In our trials, we have found that HPS (versus MH), when used for an entire crop cycle, measurably out-performed MH. We have also found that HPS gives a marginally better yield when used for the bloom phase. In contrast, the MH performs slightly better during the growth phase. For best results use an MH for growth and an HPS for the flower phase.
LED stands for Light Emitting Diode. A diode is an electrical device or component with two electrodes through which electricity flows. Diodes are generally made from semiconductive materials such as silicon or selenium. When current passes through the semiconductor material the device emits visible light.
We have performed comparison tests using an ARCEYE LED 450w board vs a 600w/400V top of the range digital ballast. The 600w digital ballast produced an average of 0.5 grams per watt vs the ARCEYE 450W which smashed it out of the ballpark at a whopping 1.5 grams per watt! See Switching from HID to LED and LED vs HID to learn more.
LEDs have an extremely long lifespan relative to other lighting technology (including HID). New LEDs can last 100,000 hours or more. The typical lifespan for an HID bulb, by comparison, is 10-25% as long at best (10,000 – 25,000 hours).
LEDs are extremely energy efficient relative to other lighting technology. There are several reasons for this; they waste very little energy in the form of infrared radiation, they emit light directionally and they do not require additional voltage as they age.
LED technology has progressed significantly in the last few years. The new generation of LED panels blow every other lighting system out of the water! LEDs put off less heat, use less power, are smaller and more durable and they last longer than other forms of lighting. LEDs also offer a full spectrum of light, and some models even allow spectrum variability.
We highly recommend LEDs but suggest you exercise caution when purchasing. Avoid any purple coloured lights (Blurple) as they do not perform well at all! When purchasing LEDs we recommend panels with Samsung LM301H (or 301B) chips and a MeanWell Driver.
For best results, change your globes every 3000 hours. We have calculated a 10% loss between 3000-4000 hours and a 25% loss beyond 4000 hours. A light meter is a useful tool for measuring the loss of your globes. We recommend changing globes every second crop.
Reflective materials are not necessary. However, reflective materials on the walls reflect light, increasing growth and yield. Lighting your room will be more efficient with reflective walls. Check out our selection of reflective films.

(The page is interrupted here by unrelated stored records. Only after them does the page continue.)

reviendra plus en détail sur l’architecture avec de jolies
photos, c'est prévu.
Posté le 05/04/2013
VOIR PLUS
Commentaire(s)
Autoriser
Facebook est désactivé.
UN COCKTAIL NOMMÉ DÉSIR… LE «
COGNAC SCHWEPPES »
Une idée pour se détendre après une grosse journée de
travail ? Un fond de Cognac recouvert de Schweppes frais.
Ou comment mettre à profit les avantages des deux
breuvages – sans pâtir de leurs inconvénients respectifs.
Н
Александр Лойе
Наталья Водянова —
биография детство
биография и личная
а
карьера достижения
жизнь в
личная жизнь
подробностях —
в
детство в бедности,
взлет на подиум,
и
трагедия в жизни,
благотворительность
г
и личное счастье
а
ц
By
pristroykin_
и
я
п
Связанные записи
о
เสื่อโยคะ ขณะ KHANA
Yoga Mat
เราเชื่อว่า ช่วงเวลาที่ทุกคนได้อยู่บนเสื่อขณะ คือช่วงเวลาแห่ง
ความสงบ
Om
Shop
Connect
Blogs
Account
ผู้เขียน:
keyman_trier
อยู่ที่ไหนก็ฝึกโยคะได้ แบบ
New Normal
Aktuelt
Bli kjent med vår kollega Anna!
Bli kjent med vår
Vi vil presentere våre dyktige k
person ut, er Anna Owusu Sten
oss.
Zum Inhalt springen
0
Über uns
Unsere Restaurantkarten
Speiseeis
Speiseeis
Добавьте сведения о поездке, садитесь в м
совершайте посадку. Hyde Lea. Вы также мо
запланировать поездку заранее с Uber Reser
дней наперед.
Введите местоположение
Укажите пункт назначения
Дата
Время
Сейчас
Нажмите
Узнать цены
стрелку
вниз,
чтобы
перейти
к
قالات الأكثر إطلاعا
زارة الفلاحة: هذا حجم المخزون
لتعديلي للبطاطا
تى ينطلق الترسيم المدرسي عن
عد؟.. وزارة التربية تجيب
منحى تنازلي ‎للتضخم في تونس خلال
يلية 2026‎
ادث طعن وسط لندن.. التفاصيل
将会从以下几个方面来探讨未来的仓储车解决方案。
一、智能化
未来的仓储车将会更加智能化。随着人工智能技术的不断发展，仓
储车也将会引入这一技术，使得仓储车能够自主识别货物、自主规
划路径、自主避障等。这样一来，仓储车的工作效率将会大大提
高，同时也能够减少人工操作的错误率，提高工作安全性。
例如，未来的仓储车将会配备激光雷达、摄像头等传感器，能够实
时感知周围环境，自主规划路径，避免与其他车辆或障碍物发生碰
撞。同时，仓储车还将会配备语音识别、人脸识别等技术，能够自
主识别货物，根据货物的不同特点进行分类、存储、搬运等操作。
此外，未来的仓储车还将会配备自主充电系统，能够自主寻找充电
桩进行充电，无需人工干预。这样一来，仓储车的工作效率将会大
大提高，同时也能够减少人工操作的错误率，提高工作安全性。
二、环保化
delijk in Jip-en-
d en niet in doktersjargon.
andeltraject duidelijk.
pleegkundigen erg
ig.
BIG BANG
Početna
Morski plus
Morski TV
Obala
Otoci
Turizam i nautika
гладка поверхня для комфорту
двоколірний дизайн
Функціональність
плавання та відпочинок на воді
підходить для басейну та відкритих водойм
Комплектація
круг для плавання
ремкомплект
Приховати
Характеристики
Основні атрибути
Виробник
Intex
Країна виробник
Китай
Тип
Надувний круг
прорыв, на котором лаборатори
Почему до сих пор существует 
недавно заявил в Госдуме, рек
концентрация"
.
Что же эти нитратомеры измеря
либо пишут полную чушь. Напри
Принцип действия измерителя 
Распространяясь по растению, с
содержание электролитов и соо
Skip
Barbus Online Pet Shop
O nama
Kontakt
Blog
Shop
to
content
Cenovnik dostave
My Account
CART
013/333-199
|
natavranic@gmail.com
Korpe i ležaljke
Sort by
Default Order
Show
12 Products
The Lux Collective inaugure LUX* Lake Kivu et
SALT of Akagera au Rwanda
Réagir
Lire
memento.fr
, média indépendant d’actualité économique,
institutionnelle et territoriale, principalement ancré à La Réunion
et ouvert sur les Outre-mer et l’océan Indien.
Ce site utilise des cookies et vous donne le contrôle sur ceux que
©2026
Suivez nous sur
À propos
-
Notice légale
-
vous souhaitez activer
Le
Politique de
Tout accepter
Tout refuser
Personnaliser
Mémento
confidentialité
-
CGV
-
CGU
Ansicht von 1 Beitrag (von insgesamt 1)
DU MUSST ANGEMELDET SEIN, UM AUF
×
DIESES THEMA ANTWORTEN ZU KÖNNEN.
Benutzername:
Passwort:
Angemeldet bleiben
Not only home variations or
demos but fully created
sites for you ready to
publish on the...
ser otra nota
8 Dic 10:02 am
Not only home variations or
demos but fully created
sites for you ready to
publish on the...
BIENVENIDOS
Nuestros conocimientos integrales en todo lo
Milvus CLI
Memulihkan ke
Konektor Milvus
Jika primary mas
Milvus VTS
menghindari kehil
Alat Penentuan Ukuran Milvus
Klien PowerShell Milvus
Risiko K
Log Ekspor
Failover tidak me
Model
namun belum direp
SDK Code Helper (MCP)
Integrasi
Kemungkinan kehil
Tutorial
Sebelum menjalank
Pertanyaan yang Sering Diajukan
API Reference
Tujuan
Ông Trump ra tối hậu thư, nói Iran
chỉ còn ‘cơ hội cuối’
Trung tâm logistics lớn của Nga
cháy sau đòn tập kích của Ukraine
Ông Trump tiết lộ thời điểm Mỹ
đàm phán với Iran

Light spectrums that encourage terpene production are those that fall within the blue and red ranges of the visible spectrum. Blue light with a wavelength of around 400-500 nm and red light with a wavelength of around 600-700 nm are known to promote terpene production. In addition to the visible spectrum, ultraviolet (UV) light has also been shown to promote terpene production. Different strains may respond differently to light spectrums, so it’s important to experiment with different spectrums to find the one that works best for your specific strain.